Au procès du coq Maurice et de sa propriétaire : « Tout le monde rit, mais derrière, nous avons un sujet sérieux »
Au procès du coq Maurice et de sa propriétaire : « Tout le monde rit, mais derrière, nous avons un sujet sérieux »
Par Claire Mayer
Le tribunal de Rochefort examinait jeudi le cas de plaignants incommodés par le chant matinal de l’animal de leur voisine. En filigrane, un symbole d’une ruralité menacée.
L’avocat de Corinne Fesseau, Me Papineau, devant le tribunal de Rochefort, jeudi 4 juillet. / XAVIER LEOTY / AFP
Maurice n’a pas fini de faire parler de lui. Le 6 juin, l’affaire opposant Corinne Fesseau, propriétaire d’un coq à Saint-Pierre-d’Oléron (Charente-Maritime), et ses voisins incommodés par le bruit matinal de l’animal, M. et Mme Biron, avait été renvoyée, à la déception des deux parties. Depuis, le gallinacé connaît une notoriété jusqu’outre-Atlantique. Le procès s’est finalement tenu devant le tribunal de Rochefort, jeudi 4 juillet.
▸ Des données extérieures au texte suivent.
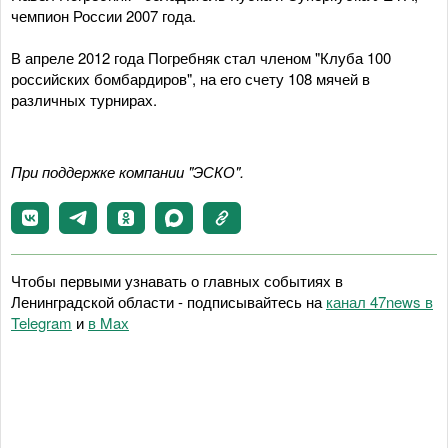
чемпион России 2007 года.
В апреле 2012 года Погребняк стал членом "Клуба 100
российских бомбардиров", на его счету 108 мячей в
различных турнирах.
При поддержке компании "ЭСКО".
Чтобы первыми узнавать о главных событиях в
Ленинградской области - подписывайтесь на
канал 47news в
Telegram
и
в Maх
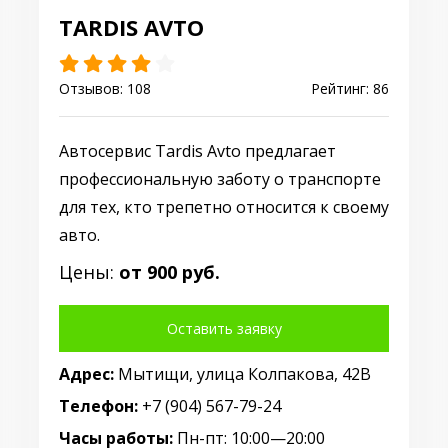
TARDIS AVTO
Отзывов: 108
Рейтинг: 86
Автосервис Tardis Avto предлагает
профессиональную заботу о транспорте
для тех, кто трепетно относится к своему
авто.
Цены:
от 900 руб.
Оставить заявку
Адрес:
Мытищи, улица Колпакова, 42В
Телефон:
+7 (904) 567-79-24
Часы работы:
Пн-пт: 10:00—20:00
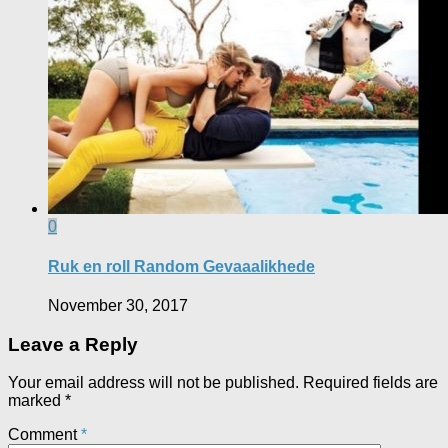
0
Ruk en roll Random Gevaaalikhede
November 30, 2017
Leave a Reply
Your email address will not be published.
Required fields are
marked
*
Comment
*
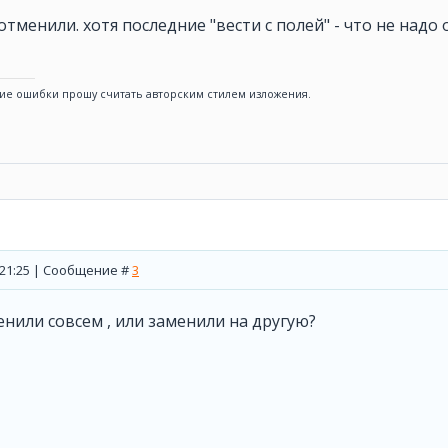
 отменили. хотя последние "вести с полей" - что не надо
ие ошибки прошу считать авторским стилем изложения.
, 21:25 | Сообщение #
3
енили совсем , или заменили на другую?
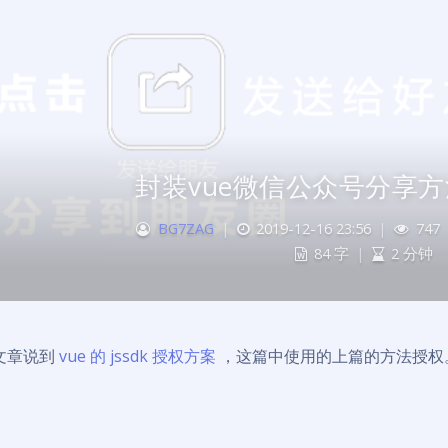
封装vue微信公众号分享方
BG7ZAG
|
2019-12-16 23:56
|
747
84 字
|
2 分钟
文章说到
vue 的 jssdk 授权方案
，这篇中使用的上篇的方法授权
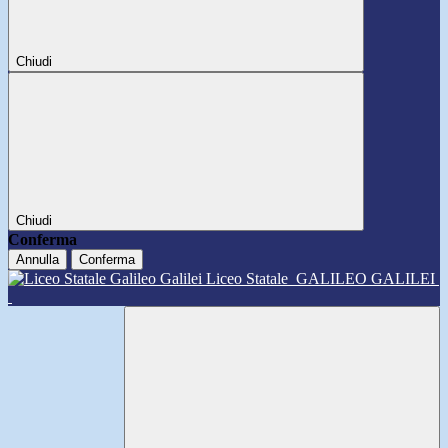
Chiudi
Chiudi
Conferma
Annulla
Conferma
Liceo Statale
GALILEO GALILEI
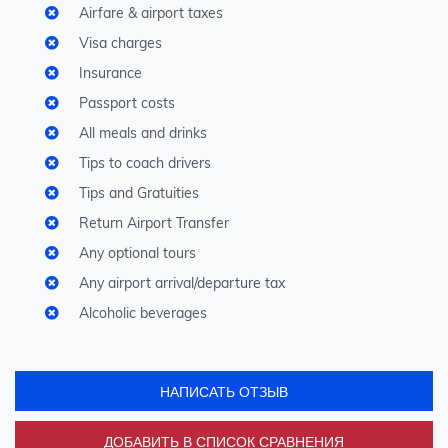
Airfare & airport taxes
Visa charges
Insurance
Passport costs
All meals and drinks
Tips to coach drivers
Tips and Gratuities
Return Airport Transfer
Any optional tours
Any airport arrival/departure tax
Alcoholic beverages
НАПИСАТЬ ОТЗЫВ
ДОБАВИТЬ В СПИСОК СРАВНЕНИЯ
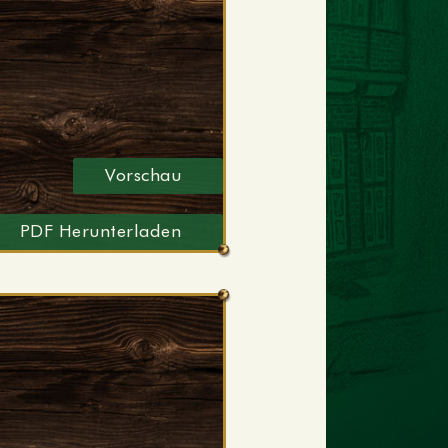
Vorschau
PDF Herunterladen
Tandis que les époux Fesseau franchissent les portes du tribunal, leur avocat, Me Papineau, souligne, cette fois encore, l’absence des plaignants. Ces derniers, un couple de retraités habitant dans la Haute-Vienne, possèdent une résidence secondaire à côté de la maison de Mme Fesseau dans laquelle ils viennent occasionnellement. L’avocat des Biron, Me Huberdeau, argue que « ce sont des gens simples, discrets, qui n’ont pas souhaité ce battage et cette publicité, et ne sont pas à l’aise avec ce genre de situations ».
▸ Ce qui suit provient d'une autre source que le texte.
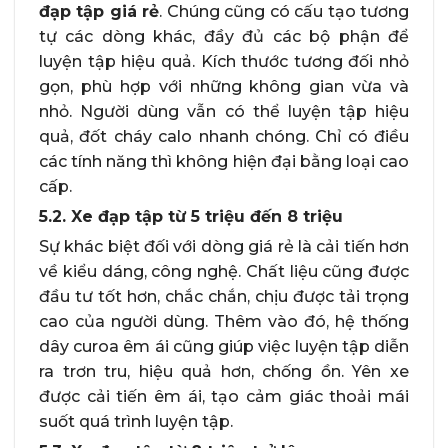
đạp tập giá rẻ
. Chúng cũng có cấu tạo tương
tự các dòng khác, đầy đủ các bộ phận để
luyện tập hiệu quả. Kích thước tương đối nhỏ
gọn, phù hợp với những không gian vừa và
nhỏ. Người dùng vẫn có thể luyện tập hiệu
quả, đốt cháy calo nhanh chóng. Chỉ có điều
các tính năng thì không hiện đại bằng loại cao
cấp.
5.2. Xe đạp tập từ 5 triệu đến 8 triệu
Sự khác biệt đối với dòng giá rẻ là cải tiến hơn
về kiểu dáng, công nghệ. Chất liệu cũng được
đầu tư tốt hơn, chắc chắn, chịu được tải trọng
cao của người dùng. Thêm vào đó, hệ thống
dây curoa êm ái cũng giúp việc luyện tập diễn
ra trơn tru, hiệu quả hơn, chống ồn. Yên xe
được cải tiến êm ái, tạo cảm giác thoải mái
suốt quá trình luyện tập.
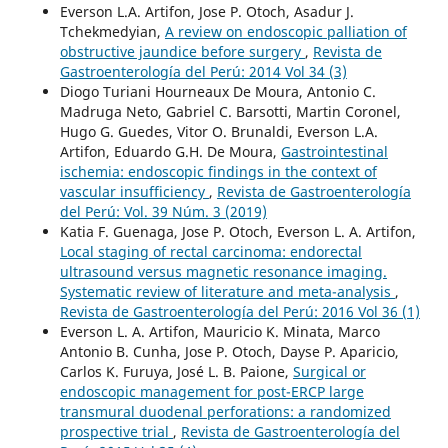
Everson L.A. Artifon, Jose P. Otoch, Asadur J.
Tchekmedyian,
A review on endoscopic palliation of
obstructive jaundice before surgery
,
Revista de
Gastroenterología del Perú: 2014 Vol 34 (3)
Diogo Turiani Hourneaux De Moura, Antonio C.
Madruga Neto, Gabriel C. Barsotti, Martin Coronel,
Hugo G. Guedes, Vitor O. Brunaldi, Everson L.A.
Artifon, Eduardo G.H. De Moura,
Gastrointestinal
ischemia: endoscopic findings in the context of
vascular insufficiency
,
Revista de Gastroenterología
del Perú: Vol. 39 Núm. 3 (2019)
Katia F. Guenaga, Jose P. Otoch, Everson L. A. Artifon,
Local staging of rectal carcinoma: endorectal
ultrasound versus magnetic resonance imaging.
Systematic review of literature and meta-analysis
,
Revista de Gastroenterología del Perú: 2016 Vol 36 (1)
Everson L. A. Artifon, Mauricio K. Minata, Marco
Antonio B. Cunha, Jose P. Otoch, Dayse P. Aparicio,
Carlos K. Furuya, José L. B. Paione,
Surgical or
endoscopic management for post-ERCP large
transmural duodenal perforations: a randomized
prospective trial
,
Revista de Gastroenterología del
« A la campagne, les coqs chantent »
Plusieurs personnes ont toutefois fait le déplacement pour soutenir Corinne Fesseau et son coq, devenus le symbole d’une ruralité menacée. C’est le cas de Patricia Vozel, 61 ans, et de sa fille Aurélia, 40 ans, qui ont fait le déplacement avec Pompadour et Jean-René, leurs poules et coq respectifs. « A la campagne, les coqs chantent, c’est aussi pour ça qu’on y vit », raconte la première, propriétaire de 12 coqs et 80 poules et qui craint qu’un jour, eux aussi deviennent un problème pour son voisinage. « Ma voisine la plus proche n’est pas gênée par le bruit de mes animaux. Mais si elle vient à partir, qui me dit que je ne me retrouverai pas dans la même situation que Corinne ? »
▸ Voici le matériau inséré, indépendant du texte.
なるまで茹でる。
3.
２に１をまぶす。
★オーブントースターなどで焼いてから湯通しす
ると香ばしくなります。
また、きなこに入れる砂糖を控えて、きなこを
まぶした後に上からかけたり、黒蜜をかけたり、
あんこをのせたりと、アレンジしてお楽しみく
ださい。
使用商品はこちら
Devant le tribunal, l’avocat des plaignants assure qu’il est ici question de la problématique du bruit du voisinage, « comme il pourrait être causé par un chien, ou de la musique ». « La liberté commence là où s’arrête celle des autres », ajoute Me Huberdeau dans son argumentaire, affirmant que ses clients ont toujours vécu en harmonie avec leurs voisins. Il regrette la prise de position du maire de Saint-Pierre-d’Oléron, Christophe Sueur, que les époux Biron avaient pourtant alerté. « On comprend son parti pris envers ces gens qui sont ses électeurs », contrairement aux retraités qui y ont leur résidence secondaire, glisse-t-il.
« Je suis abasourdi », réagit son homologue défendant Corinne Fesseau, Me Papineau. « J’ai l’impression qu’on ne vit pas sur la même planète », ironise-t-il, ajoutant « tout le monde rit, mais derrière, nous avons un sujet sérieux ». Celui d’une société aseptisée, où l’on ne supporte plus ce qui rend la ruralité si typique. Me Huberdeau pose une question centrale dans l’affaire : la zone sur laquelle habitent les deux parties est-elle urbaine ou rurale ? « Si on est en zone rurale ici, on est en zone rurale partout », ironise-t-il. « On est à la campagne, pour moi il n’y a pas de débat, répond Me Papineau. Les relations de voisinage, c’est “on se connaît, on vit ensemble” et à la campagne, on n’a pas des coqs et des poules parce que c’est à la mode. ». Il conclut : « C’est une affaire qui doit se résoudre à l’apéro, pas devant vous, Mme la présidente ». Il demande 1 000 euros de dommages et intérêts, qui seront reversés à la caisse des marins péris en mer.
Le jugement est attendu le 5 septembre pour, espère l’avocat des Fesseau, mette fin à ce débat « qui dure depuis trop longtemps ».